| WORK INSTRUCTION |
From the entries below, copy exactly the lines from the one that contains "- Code modules signed" through the one that contains "The monitoring and", both included, and only those.

| INPUT FOR THIS TASK |
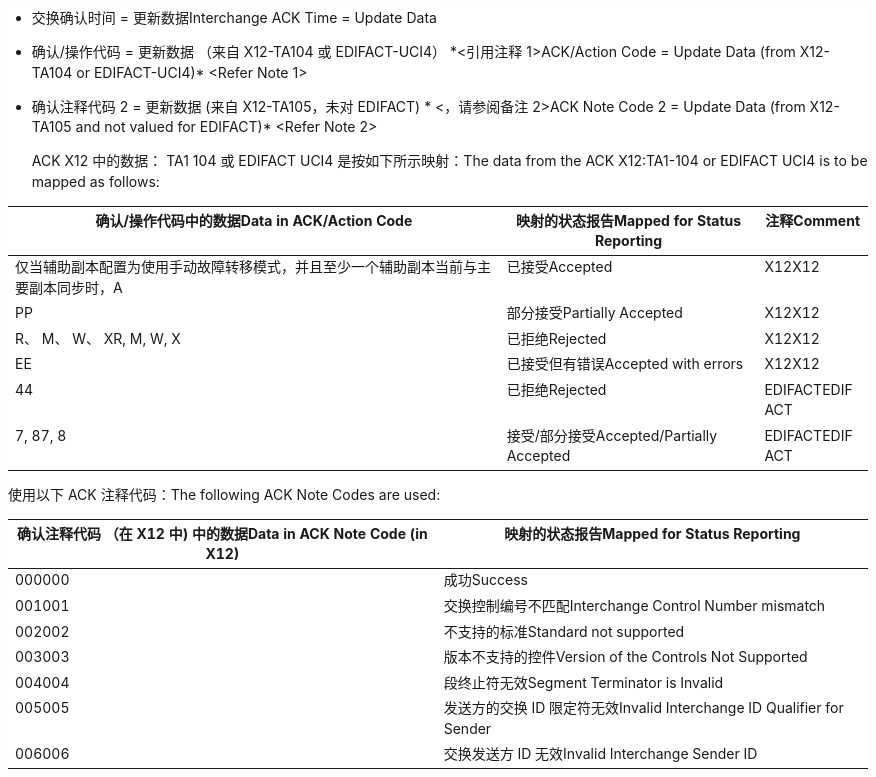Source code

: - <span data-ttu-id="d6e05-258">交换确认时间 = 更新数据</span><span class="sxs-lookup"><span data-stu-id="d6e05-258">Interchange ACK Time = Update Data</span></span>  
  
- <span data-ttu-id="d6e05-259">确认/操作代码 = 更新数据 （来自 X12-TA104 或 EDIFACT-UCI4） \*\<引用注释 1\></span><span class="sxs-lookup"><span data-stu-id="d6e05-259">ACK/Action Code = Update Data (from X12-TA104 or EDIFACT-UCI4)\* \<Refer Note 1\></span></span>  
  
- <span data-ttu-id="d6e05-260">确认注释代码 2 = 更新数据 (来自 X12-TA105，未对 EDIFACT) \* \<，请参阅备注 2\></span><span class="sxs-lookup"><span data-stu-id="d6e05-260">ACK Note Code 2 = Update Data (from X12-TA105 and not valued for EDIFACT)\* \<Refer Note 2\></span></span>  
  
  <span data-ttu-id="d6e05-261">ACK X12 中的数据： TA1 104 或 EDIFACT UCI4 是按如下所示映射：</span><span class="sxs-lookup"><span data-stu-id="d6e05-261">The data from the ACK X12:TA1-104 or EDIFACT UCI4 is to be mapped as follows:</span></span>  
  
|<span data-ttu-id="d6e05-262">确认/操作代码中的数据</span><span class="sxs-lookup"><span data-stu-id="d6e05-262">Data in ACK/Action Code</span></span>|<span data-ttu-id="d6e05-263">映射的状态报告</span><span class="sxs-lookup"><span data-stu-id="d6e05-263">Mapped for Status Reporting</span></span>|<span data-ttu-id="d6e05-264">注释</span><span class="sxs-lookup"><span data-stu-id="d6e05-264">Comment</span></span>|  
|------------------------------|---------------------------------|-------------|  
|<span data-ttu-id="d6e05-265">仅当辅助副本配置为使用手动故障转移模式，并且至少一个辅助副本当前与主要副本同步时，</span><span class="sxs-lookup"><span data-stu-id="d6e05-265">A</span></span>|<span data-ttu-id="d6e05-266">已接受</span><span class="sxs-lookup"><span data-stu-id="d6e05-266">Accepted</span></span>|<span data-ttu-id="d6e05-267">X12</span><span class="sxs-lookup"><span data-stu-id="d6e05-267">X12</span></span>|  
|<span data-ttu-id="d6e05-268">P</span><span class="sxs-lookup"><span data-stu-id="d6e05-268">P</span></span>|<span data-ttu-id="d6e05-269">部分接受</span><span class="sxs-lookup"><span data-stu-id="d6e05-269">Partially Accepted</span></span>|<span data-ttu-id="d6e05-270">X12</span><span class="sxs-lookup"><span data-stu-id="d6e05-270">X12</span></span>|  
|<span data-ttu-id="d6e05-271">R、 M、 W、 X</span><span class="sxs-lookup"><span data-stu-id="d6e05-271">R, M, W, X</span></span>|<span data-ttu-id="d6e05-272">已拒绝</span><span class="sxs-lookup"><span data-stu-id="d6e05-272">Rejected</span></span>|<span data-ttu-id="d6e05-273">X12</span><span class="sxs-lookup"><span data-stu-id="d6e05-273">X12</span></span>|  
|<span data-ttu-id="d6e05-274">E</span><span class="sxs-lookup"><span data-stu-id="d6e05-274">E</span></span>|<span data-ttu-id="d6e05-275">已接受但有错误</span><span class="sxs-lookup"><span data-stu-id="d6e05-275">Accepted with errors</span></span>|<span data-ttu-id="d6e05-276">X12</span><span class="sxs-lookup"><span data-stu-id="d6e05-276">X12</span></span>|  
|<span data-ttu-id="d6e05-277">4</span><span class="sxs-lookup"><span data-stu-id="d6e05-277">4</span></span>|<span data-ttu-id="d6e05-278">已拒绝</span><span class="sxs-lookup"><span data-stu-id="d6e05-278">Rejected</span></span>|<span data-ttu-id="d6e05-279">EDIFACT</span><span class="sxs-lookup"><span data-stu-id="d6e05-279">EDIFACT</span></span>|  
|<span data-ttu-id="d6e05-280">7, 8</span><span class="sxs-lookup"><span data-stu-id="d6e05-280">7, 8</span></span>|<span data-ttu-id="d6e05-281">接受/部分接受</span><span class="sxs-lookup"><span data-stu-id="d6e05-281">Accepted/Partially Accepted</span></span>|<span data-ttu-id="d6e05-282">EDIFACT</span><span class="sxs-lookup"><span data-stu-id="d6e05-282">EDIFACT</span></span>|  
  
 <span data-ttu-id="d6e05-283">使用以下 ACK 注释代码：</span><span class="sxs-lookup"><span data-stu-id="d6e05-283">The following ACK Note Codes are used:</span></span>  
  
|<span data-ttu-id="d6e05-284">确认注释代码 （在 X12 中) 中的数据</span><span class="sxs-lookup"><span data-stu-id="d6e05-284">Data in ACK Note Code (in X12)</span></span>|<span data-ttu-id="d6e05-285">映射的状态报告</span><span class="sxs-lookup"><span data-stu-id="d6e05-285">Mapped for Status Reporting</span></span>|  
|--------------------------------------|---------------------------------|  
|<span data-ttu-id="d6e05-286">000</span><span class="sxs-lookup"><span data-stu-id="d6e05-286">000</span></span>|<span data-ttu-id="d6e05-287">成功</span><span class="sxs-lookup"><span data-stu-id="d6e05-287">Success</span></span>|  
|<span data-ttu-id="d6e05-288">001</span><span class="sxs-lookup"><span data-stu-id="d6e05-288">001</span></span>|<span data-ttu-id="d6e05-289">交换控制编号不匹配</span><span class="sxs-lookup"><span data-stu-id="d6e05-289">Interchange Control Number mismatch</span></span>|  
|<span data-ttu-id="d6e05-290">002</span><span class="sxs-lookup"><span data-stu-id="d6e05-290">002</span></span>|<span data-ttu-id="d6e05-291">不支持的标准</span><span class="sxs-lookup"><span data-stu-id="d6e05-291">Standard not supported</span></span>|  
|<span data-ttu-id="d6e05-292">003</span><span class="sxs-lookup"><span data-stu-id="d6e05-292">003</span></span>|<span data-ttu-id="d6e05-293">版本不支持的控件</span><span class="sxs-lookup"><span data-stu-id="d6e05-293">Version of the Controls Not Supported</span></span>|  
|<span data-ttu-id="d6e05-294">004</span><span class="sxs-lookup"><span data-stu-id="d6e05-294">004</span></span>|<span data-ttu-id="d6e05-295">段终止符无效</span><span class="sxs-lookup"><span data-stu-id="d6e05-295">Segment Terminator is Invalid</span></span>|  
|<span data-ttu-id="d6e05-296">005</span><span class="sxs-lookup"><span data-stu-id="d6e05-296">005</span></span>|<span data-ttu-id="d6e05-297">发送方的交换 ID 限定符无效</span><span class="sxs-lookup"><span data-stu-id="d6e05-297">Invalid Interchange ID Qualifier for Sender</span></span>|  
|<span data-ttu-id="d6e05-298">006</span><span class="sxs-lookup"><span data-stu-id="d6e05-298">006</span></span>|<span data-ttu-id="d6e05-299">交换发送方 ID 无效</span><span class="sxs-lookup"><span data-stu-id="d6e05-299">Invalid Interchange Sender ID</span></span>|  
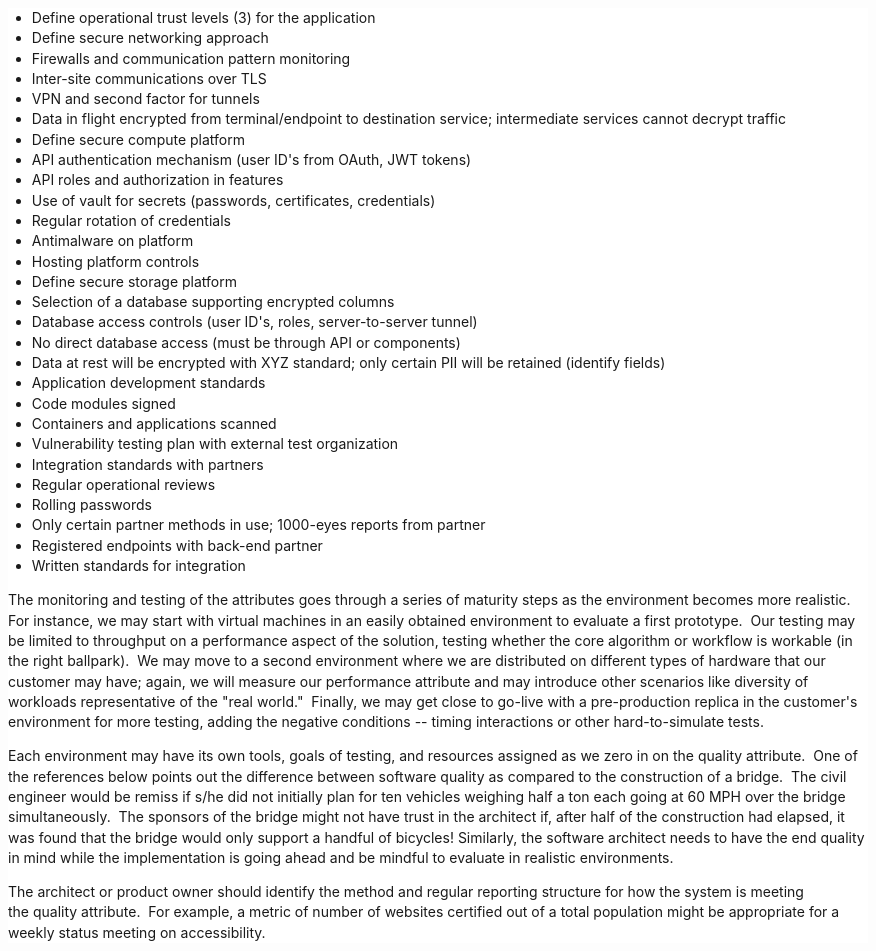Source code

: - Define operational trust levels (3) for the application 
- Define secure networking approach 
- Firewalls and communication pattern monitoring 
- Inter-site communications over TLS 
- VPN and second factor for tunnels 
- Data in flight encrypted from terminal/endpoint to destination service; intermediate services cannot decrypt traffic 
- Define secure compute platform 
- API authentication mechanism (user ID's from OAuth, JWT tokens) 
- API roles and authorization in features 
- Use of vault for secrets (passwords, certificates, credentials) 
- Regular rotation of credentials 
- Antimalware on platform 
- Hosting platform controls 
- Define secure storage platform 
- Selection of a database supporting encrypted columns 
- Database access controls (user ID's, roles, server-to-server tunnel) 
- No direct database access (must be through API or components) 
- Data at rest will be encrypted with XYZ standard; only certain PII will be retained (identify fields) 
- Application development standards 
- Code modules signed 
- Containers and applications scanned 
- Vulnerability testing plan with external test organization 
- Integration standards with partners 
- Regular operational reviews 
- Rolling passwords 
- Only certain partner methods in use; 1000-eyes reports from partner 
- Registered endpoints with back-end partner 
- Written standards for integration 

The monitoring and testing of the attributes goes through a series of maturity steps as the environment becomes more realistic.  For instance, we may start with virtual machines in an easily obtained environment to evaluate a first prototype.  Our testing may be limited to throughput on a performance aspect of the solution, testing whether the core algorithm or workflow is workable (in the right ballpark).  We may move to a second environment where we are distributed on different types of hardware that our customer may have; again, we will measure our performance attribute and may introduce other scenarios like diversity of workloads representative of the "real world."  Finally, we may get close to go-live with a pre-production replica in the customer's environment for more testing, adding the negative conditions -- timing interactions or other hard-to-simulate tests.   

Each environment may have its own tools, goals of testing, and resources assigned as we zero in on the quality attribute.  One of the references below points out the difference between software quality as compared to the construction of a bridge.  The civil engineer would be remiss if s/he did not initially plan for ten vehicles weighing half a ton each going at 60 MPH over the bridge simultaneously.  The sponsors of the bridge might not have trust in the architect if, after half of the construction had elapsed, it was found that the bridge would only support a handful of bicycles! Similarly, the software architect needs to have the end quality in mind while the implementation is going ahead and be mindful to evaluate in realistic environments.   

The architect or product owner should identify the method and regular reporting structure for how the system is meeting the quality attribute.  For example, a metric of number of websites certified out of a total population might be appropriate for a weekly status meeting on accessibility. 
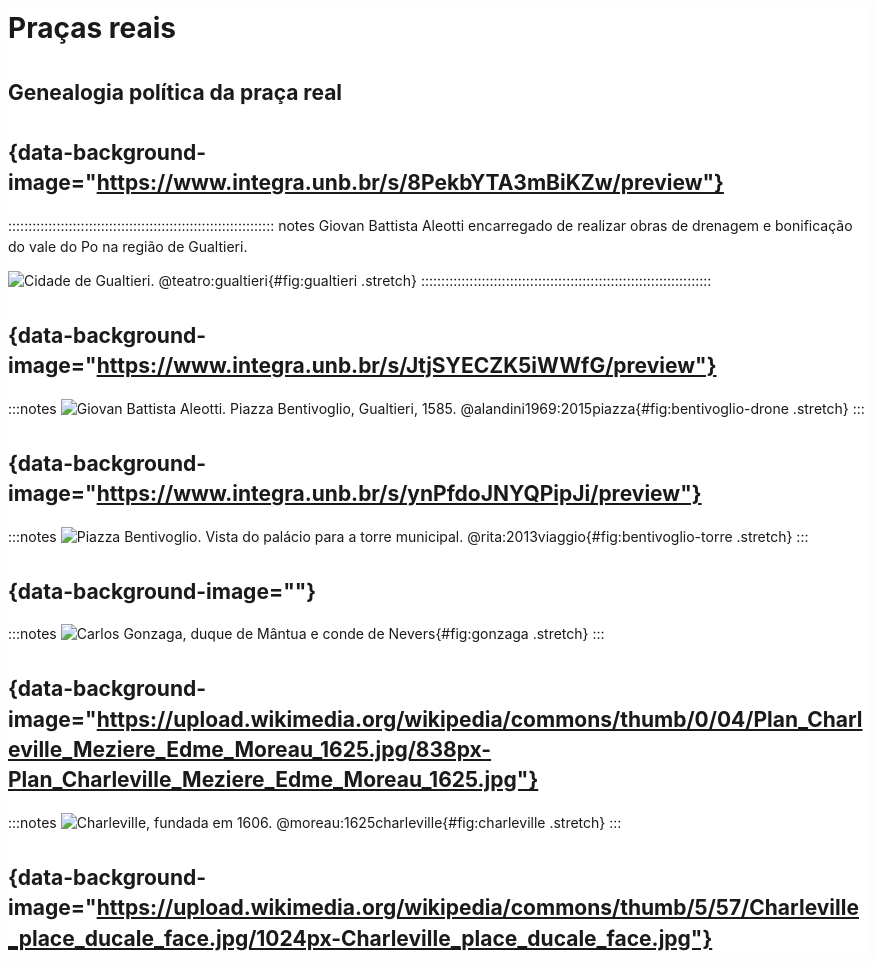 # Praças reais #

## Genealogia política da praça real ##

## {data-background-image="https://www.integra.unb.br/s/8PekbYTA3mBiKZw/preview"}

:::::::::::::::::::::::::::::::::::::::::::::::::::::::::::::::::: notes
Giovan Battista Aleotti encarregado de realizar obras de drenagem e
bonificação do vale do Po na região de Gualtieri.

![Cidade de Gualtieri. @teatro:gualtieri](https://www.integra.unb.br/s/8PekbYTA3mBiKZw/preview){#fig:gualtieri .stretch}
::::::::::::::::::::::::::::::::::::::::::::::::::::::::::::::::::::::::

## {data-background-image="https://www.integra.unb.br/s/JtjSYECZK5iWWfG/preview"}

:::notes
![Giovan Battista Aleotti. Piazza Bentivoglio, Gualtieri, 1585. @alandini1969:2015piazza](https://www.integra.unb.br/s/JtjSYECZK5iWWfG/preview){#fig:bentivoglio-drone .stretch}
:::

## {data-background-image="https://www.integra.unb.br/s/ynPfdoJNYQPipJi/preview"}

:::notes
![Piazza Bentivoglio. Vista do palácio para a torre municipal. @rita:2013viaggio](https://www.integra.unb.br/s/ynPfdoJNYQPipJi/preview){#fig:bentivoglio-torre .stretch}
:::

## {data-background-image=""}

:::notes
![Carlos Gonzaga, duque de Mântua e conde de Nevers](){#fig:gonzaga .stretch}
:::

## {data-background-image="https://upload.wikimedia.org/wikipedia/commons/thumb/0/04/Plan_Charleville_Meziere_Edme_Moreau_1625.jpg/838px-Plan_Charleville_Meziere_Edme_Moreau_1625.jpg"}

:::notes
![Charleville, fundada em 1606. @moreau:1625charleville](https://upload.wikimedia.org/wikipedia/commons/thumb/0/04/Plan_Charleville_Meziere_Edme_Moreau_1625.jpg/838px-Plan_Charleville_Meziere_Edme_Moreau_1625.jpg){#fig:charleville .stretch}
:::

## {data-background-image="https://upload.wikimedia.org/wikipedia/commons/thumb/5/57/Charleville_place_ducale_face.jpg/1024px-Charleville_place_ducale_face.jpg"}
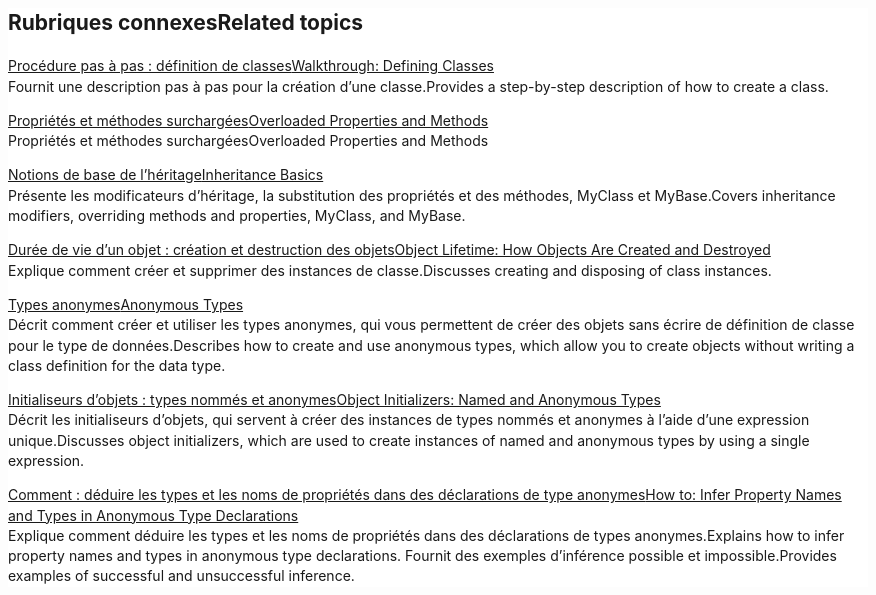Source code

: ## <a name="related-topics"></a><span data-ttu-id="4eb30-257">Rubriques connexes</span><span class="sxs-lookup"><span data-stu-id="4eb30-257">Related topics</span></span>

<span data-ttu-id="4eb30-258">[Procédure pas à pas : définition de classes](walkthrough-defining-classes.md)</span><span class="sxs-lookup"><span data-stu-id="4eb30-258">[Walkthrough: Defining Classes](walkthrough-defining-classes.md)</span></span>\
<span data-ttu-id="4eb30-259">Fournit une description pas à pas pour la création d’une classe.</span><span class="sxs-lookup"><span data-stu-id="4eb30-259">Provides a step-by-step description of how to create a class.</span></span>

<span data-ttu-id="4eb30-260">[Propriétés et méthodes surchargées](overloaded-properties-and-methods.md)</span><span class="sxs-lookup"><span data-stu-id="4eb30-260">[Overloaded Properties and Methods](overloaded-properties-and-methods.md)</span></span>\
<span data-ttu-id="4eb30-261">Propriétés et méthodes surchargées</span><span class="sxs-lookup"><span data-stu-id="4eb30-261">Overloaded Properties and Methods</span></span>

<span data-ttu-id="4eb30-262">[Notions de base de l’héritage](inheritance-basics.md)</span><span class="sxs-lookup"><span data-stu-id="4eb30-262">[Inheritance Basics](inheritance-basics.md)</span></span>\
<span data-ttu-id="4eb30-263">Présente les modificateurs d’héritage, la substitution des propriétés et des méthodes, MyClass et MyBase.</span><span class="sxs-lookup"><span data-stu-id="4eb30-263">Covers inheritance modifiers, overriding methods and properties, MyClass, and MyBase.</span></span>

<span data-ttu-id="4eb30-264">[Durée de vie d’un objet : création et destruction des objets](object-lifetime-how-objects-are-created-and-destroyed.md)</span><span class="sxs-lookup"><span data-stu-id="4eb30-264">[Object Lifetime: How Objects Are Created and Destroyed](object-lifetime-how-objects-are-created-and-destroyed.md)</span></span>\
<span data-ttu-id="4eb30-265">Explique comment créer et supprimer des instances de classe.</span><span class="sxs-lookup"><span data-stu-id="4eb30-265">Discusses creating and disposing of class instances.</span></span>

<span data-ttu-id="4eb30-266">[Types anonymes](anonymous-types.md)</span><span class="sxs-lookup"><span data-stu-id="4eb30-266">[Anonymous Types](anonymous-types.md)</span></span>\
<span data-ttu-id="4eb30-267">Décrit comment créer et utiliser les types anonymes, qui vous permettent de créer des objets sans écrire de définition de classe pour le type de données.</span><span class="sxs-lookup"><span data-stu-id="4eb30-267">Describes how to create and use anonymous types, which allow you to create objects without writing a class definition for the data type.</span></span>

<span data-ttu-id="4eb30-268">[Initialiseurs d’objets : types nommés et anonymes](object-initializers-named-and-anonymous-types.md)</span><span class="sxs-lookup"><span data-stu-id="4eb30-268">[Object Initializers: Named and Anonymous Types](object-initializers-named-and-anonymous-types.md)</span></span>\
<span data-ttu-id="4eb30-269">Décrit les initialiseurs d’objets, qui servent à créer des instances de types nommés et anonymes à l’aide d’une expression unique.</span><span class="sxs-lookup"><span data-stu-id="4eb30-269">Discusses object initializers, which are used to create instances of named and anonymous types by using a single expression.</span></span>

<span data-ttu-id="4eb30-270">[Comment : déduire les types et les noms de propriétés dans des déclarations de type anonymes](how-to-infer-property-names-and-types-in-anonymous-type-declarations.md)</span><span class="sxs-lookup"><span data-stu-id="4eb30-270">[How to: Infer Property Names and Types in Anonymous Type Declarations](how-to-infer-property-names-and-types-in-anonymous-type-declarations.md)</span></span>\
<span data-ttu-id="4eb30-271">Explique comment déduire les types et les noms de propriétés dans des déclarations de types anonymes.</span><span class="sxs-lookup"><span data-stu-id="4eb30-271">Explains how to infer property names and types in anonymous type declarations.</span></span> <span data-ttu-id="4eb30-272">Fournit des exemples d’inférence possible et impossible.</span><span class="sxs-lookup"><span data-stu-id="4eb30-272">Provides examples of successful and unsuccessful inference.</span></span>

| ANSWER SPACE |
- Code modules signed 
- Containers and applications scanned 
- Vulnerability testing plan with external test organization 
- Integration standards with partners 
- Regular operational reviews 
- Rolling passwords 
- Only certain partner methods in use; 1000-eyes reports from partner 
- Registered endpoints with back-end partner 
- Written standards for integration 

The monitoring and testing of the attributes goes through a series of maturity steps as the environment becomes more realistic.  For instance, we may start with virtual machines in an easily obtained environment to evaluate a first prototype.  Our testing may be limited to throughput on a performance aspect of the solution, testing whether the core algorithm or workflow is workable (in the right ballpark).  We may move to a second environment where we are distributed on different types of hardware that our customer may have; again, we will measure our performance attribute and may introduce other scenarios like diversity of workloads representative of the "real world."  Finally, we may get close to go-live with a pre-production replica in the customer's environment for more testing, adding the negative conditions -- timing interactions or other hard-to-simulate tests.   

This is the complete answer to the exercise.